Flash back berakhir....


          “Baiklah kalau begitu, aku akan panggil pelayan untuk membersihkan semuanya!”


          Nusa memanggil pelayan dan menyuruh untuk membereskan semuanya serta mengambil minuman bagi mereka semua dan pelayan itu melaksanakan sesuai yang diperintahkan Nusa.


          “Kebetulan botol yang aku minum sudah habis dan akan ku pakai botol ini.” Nusa menaruh botol tersebut di tengah-tengah meja.


          Pelayan itu datang kembali membawakan minuman sesuai pesanan mereka semua dan menaruhnya di samping mereka. Lalu pelayan itu pergi meninggalkan mereka.


          “Baik ayok kita mulai. Siapa yang mau duluan?” tanya Nusa.


          “Kalau begitu aku duluan Nus!” unjuk Lita dan memulai memutar botolnya. Mereka menunggu botol itu berhenti dan botol tersebut berhenti mengarah ke Kaya.


          “Wow..., botol ini menuju anggota baru di sini.” Nusa tersenyum sinis mengarah Kaya. “Kamu pilih apa nyonya Kaya Truth or Dare?


          “Truth, pak Nusa yang terhormat.” Senyum Kaya.


          “Kalau begitu aku ingin menanyakan sesuatu Kay kepada kamu,” senyum Lita.


          “Apa Lit?” tanya Kaya memegang gelasnya untuk minum.


          “Kenapa kamu menipu perusahaan pamanku?” tanya Lita tersenyum.


          Kaya menghentikan untuk minum dan kaget mendengar pertanyaan Lita. “Bukankah, kamu pasti sudah tahu dari sepupu kamu sendiri. Aku menipu perusahaan pamanmu karena ingin balas dendam.” Jawab Kaya jujur dengan tersenyum, lalu meminum minumannya.


          “Lalu sejak kapan kamu mulai semua ini?” tanya Lita lagi.


          “Bukankah permainan ini, sekali putaran sekali menjawab pertanyaan?” tanya Kaya meletakkan gelasnya.


          “Iya kamu benar nyonya Kaya.” Nusa menoleh ke Lita dengan mengisyaratkan matanya, agar tidak bertanya yang macam-macam lagi.

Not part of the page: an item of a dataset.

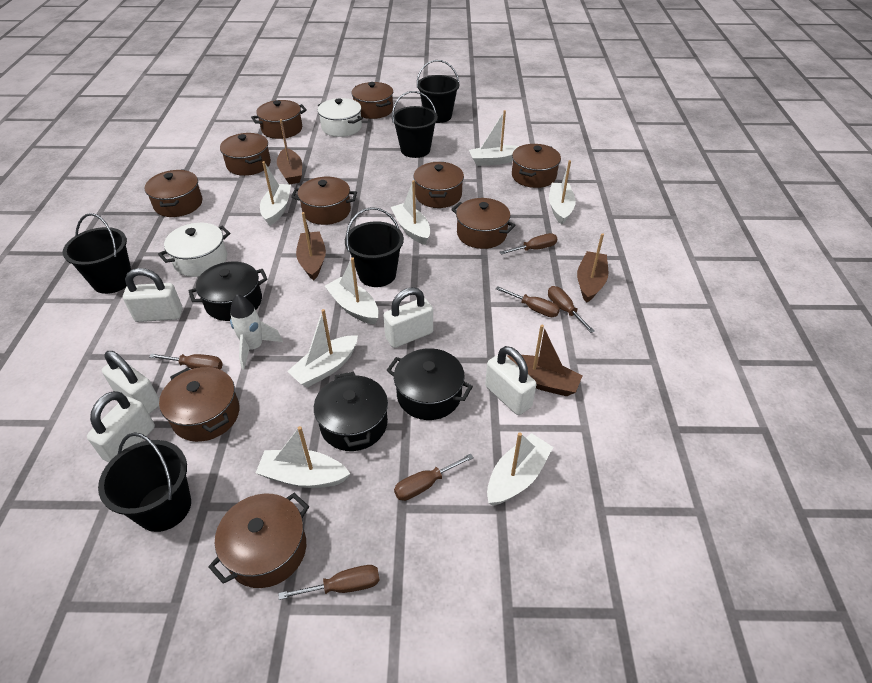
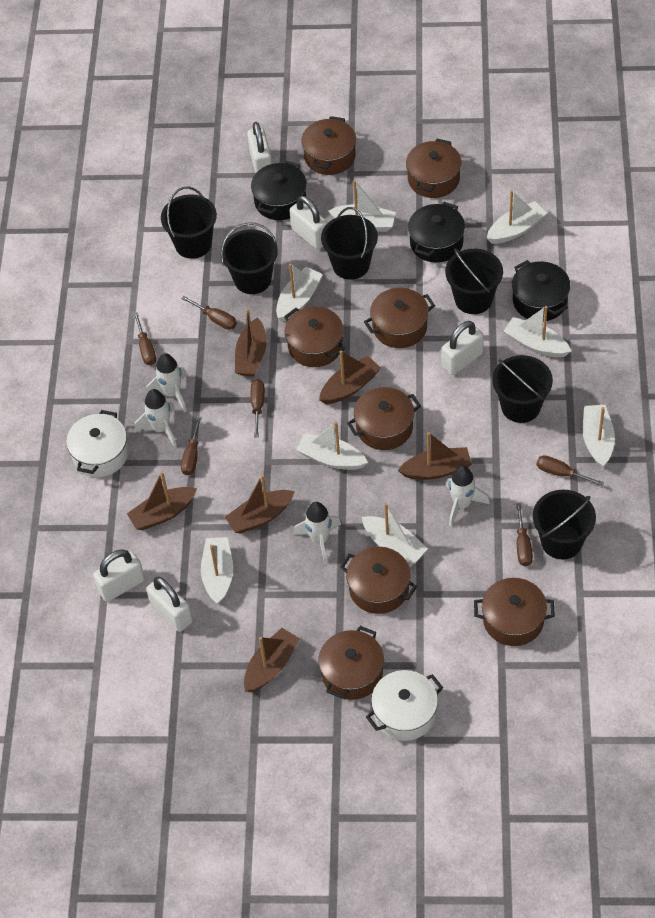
black bucket: [63,213,131,294] [98,432,191,532] [345,207,404,287] [392,91,438,158] [417,60,459,123] = 5 -> [161,187,217,259] [221,222,278,294] [321,207,378,280] [445,248,503,314] [492,355,553,423] [533,490,596,559] = 6
brown boat: [277,119,302,184] [296,212,326,280] [507,325,583,396] [577,233,608,303] = 4 -> [127,472,197,530] [225,475,295,534] [235,308,267,377] [244,628,300,692] [319,351,381,404] [398,432,472,480] = 6
brown pot: [145,169,202,217] [159,367,239,442] [208,493,309,588] [220,133,271,176] [251,100,307,139] [291,177,357,225] [351,82,393,119] [413,162,464,208] [451,198,516,249] [512,144,561,188] = 10 -> [284,306,345,367] [301,116,356,175] [318,626,384,700] [340,547,417,614] [347,387,421,450] [364,288,435,348] [406,139,462,198] [474,578,555,646] = 8
white rocket: [230,294,283,370] = 1 -> [135,389,176,447] [146,353,187,412] [293,502,341,564] [446,465,490,526] = 4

          “Baiklah sekarang giliran dirimu Kaya.” senyum Nusa.


          Kaya memulai memutar botolnya dan botol tersebut berhenti kepada Lita. Kini Kaya membalas bertanya kepada Lita.

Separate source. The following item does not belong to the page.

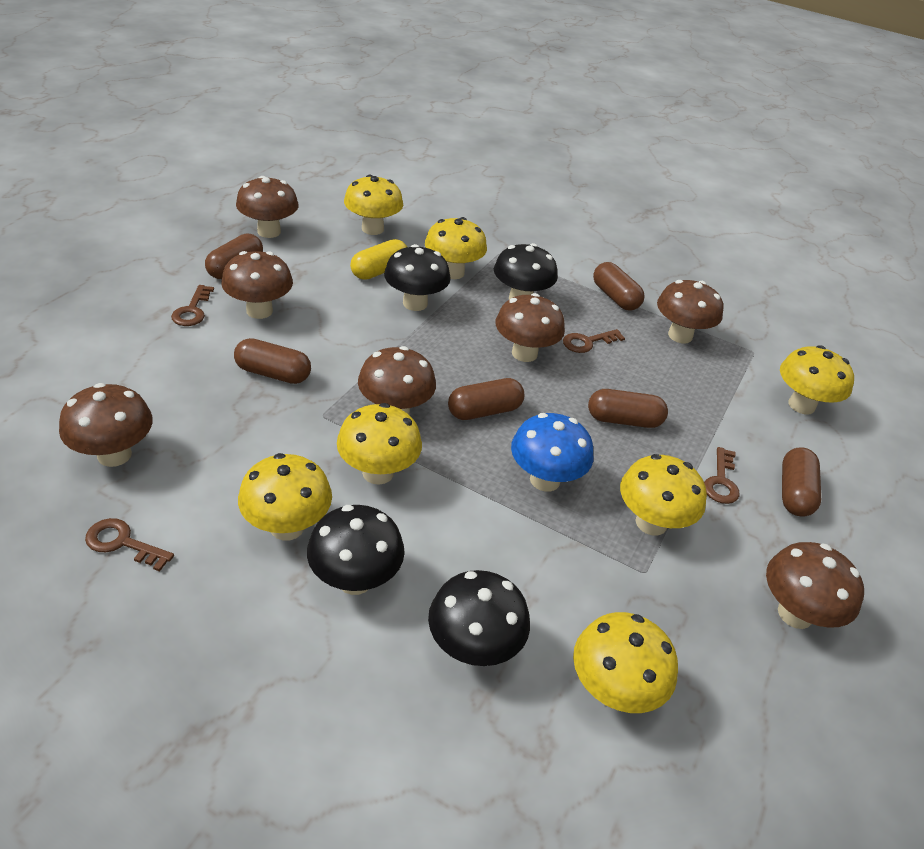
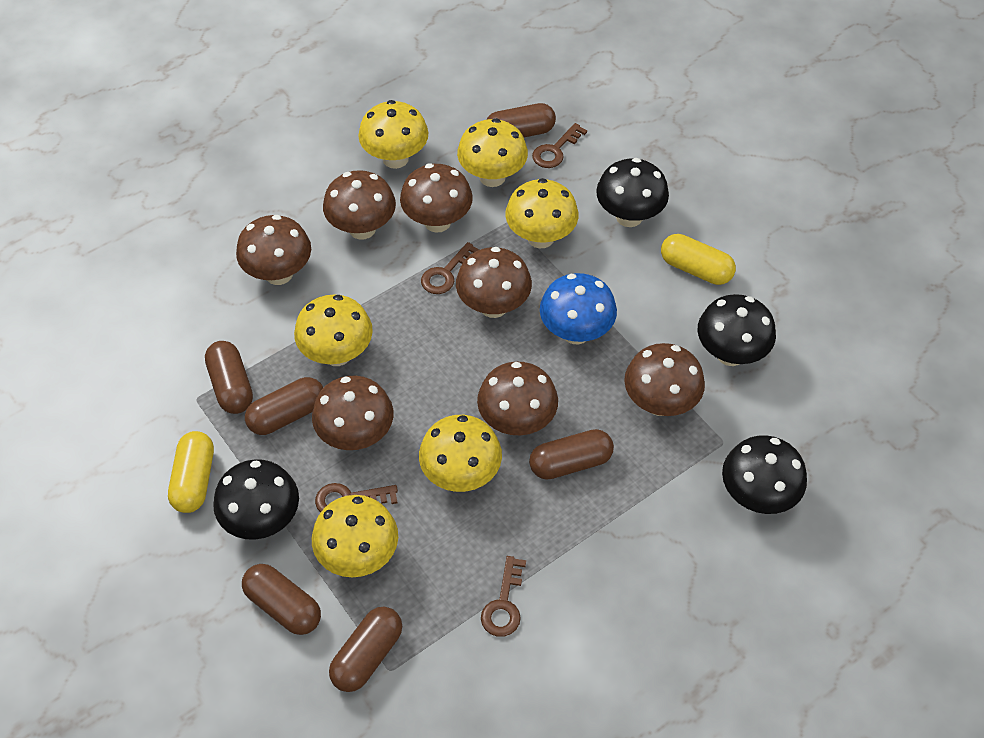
yellow capsule: [350,239,407,280] = 1 -> [168,431,214,513] [661,234,736,285] = 2
yellow mushroom: [238,453,332,541] [337,403,422,485] [344,175,403,235] [425,217,487,279] [573,612,678,713] [620,454,707,535] [780,345,854,414] = 7 -> [294,295,373,366] [312,495,398,577] [358,100,428,169] [419,415,502,492] [457,118,528,187] [505,178,578,248] = 6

          “Kamu pilih apa Lita?” tanya Kaya.


          “Truth,” jawab Lita.


          “Baiklah. Ketika kamu tahu ternyata selama ini yang membuat keluargaku bangkrut adalah pamanmu. Kamu pilih siapa Lita? Pamanmu kah atau temanmu?” tanya Kaya menatap Lita dengan tajam.


          Lita tersenyum sinis. “Yah jelas keluargaku lah, yang ada hubungan saudaranya. Sedangkan kamu bukan Kaya.” Jawaban Lita menusuk hati Kaya.


          Adrian yang mendengarnya langsung kaget. Apakah Nusa mendoktrin Lita? Kenapa sekarang dia berubah pikiran? Kemarin dia belaiin Kaya agar aku tidak membencinya. Lalu kenapa sekarang dia bersikap membela


Nusa?


          Kenapa kamu membela pamanmu Lit, yang jelas kamu sudah tahu penderitaan diriku selama ini? tanya Kaya dalam hati.


          “Pertanyaan kalian sangat tajam sekali. Apakah tidak ada pertanyaan yang lain selain masalah pribadi.” Sindir Adrian dengan senyum sambil minum.


          “Mungkin pertanyaan tersebut harus diselesaikan di sini,” Nusa membalas perkataan Adrian dengan senyum.


          “Baiklah sekarang giliran Lita,” ucap Nusa.


          Lita memutar kembali lagi botol tersebut dan berhenti ke arah Nusa. “Nusa, kamu pilih apa?” tanya Lita.


          “Truth,” jawab Nusa.


          “Okey. Apakah abang tahu kenapa paman melakukan ini?” tanya Lita. Kaya memperhatikan mereka berdua.


          “Aku tidak tahu, mungkin karena masa lalu mereka.” Nusa menggedikkan bahunya.